Tanta memoria externa no integrada es una fatalidad. Nuestra conexión dependiente de la red nos ha convertido en el personaje borgiano Funes el Memorioso, quien en el cuento reconocía que su memoria era un vaciadero de basuras. “Sospecho, sin embargo, que no era muy capaz de pensar. Pensar es olvidar diferencias, es generalizar, abstraer. En el abarrotado mundo de Funes no había sino detalles, casi inmediatos”, escribió Jorge Luis Borges. La inmediatez puede ser muy peligrosa.
En realidad, los seres humanos siempre hemos aprovechado esta capacidad de utilizar en red el conocimiento generado por nuestros congéneres.

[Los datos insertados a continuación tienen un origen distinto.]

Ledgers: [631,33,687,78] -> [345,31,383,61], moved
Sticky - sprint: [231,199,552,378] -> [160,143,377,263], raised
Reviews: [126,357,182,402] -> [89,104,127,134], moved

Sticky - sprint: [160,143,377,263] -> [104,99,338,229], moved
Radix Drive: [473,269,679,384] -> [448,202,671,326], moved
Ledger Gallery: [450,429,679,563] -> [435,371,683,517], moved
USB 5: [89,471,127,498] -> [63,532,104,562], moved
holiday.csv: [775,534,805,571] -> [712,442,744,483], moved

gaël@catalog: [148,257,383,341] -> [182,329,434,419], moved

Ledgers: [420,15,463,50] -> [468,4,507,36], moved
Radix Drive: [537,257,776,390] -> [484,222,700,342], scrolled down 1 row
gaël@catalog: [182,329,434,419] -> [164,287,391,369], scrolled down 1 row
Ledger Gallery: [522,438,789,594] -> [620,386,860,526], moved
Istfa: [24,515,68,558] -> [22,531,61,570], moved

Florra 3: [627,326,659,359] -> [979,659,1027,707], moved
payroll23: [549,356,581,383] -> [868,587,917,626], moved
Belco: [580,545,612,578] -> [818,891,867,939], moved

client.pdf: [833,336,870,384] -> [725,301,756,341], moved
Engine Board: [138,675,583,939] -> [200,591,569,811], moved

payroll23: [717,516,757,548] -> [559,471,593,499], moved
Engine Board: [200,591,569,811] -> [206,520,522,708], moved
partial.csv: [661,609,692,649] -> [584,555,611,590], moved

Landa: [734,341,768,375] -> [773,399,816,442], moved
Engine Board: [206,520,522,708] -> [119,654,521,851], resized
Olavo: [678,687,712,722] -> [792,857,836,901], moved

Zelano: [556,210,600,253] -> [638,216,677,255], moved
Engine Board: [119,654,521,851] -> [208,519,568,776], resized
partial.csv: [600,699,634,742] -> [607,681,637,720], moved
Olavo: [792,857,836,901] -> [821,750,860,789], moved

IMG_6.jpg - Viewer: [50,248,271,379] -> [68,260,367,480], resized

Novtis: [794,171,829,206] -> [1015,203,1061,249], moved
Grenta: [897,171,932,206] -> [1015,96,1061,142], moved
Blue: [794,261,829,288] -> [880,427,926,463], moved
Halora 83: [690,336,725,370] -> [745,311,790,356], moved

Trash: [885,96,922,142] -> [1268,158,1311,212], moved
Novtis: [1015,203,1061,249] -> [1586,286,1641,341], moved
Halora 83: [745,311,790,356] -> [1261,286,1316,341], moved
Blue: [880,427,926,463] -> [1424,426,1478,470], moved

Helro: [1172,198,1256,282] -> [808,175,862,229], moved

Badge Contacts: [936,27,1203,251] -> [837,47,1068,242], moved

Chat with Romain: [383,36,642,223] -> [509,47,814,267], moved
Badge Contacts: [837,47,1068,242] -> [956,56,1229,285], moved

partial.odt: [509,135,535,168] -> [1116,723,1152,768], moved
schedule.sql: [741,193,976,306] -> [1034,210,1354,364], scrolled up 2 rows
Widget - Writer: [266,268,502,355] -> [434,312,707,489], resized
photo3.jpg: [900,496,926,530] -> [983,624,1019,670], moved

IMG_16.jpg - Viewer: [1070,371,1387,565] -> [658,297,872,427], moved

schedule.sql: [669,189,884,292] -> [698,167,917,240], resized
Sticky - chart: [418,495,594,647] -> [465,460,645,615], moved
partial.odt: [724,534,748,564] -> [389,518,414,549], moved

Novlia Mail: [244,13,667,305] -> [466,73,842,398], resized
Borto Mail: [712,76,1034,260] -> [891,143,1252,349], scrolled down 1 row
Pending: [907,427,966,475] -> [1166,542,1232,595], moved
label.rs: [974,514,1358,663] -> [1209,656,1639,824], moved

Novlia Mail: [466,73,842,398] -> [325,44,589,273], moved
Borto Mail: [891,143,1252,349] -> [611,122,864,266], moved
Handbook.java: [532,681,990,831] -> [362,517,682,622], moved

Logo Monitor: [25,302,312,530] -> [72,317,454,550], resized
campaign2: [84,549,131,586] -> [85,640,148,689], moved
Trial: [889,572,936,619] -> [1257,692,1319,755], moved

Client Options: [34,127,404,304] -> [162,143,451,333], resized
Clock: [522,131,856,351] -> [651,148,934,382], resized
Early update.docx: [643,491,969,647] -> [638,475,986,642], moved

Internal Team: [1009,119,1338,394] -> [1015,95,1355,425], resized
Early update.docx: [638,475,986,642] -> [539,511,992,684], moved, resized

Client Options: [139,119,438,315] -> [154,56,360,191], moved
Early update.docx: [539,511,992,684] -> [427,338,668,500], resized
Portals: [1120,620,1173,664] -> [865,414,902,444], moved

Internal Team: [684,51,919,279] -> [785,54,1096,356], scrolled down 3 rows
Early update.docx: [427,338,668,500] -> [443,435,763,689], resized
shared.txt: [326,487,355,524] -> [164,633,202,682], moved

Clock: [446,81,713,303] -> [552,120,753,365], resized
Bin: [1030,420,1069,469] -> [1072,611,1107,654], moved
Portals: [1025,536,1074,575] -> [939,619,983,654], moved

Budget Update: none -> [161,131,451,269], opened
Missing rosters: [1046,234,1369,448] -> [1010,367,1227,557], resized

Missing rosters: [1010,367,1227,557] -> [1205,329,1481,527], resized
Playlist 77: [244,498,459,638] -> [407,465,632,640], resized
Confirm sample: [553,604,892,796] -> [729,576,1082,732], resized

Nadie sobreviviría si tuviera que inventar ex novo cada uno de los artefactos físicos o intelectuales que nos asisten desde el momento en que nacemos. Por suerte aprendemos a comer, a hablar, a cocinar, a relacionarnos, a pensar racionalmente… El conocimiento compartido nos hace humanos y ciudadanos de una serie de comunidades concéntricas que van de la familia al mundo mundial. Exactamente así funciona la cultura. También esa parte específica llamada ciencia y esa otra a la que adjetivamos como cultura alimentaria, con sus gustos compartidos.
Aprendemos a que nos guste aquello que gusta de los miembros de la tribu que son nuestros referentes porque entendemos que es lo que nos conviene. O al menos así lo hacíamos hasta ahora.
Los humanos tenemos (¿teníamos?) culturas alimentarias, con conocimientos, habilidades, prácticas, preferencias y gustos compartidos que no paraban de evolucionar porque eso favorece (¿favorecía?) una relación provechosa y sostenible con el entorno. A la vez desarrollábamos habilidades, gustos y pensamientos propios porque esto nos definía como personas, nos hacía individuos con personalidad. Ciudadanos plenos y autónomos con espíritu crítico.
Pero de golpe y porrazo el mundo se coinvirtió en digital y nadie nos había educado para ello. Fuimos improvisando nuestra relación con este entorno tan diferente intentando adaptarnos para sobrevivir agarrándonos a la red para no ahogarnos en los nuevos e inestables tiempos líquidos.
No hay inteligencia sin memoria, o no puede haber inteligencia sin integrar la memoria para ordenar el pensamiento. Lo importante son las preguntas, hay que saber preguntar, sí, pero para preguntar hay que saber. Hay que aprender a preguntar y también a cuestionar las respuestas porque las respuestas siempre son interesadas, pero quizás no las mueva el interés compartido, el interés común. Ni la responsabilidad. Ni la ética.
Sin memoria (del gusto), sin conocimientos, sin curiosidad, sin identidad, sin personalidad y sin espíritu crítico quedaremos a merced de aquellos manipuladores experimentados que habitan en nuestras pantallas y tratan de que engullamos piensos ultraprocesados convenientemente refinados de cualquier traza de paisaje, paisanaje, compromiso, textura, aroma, sabor y hasta vergüenza.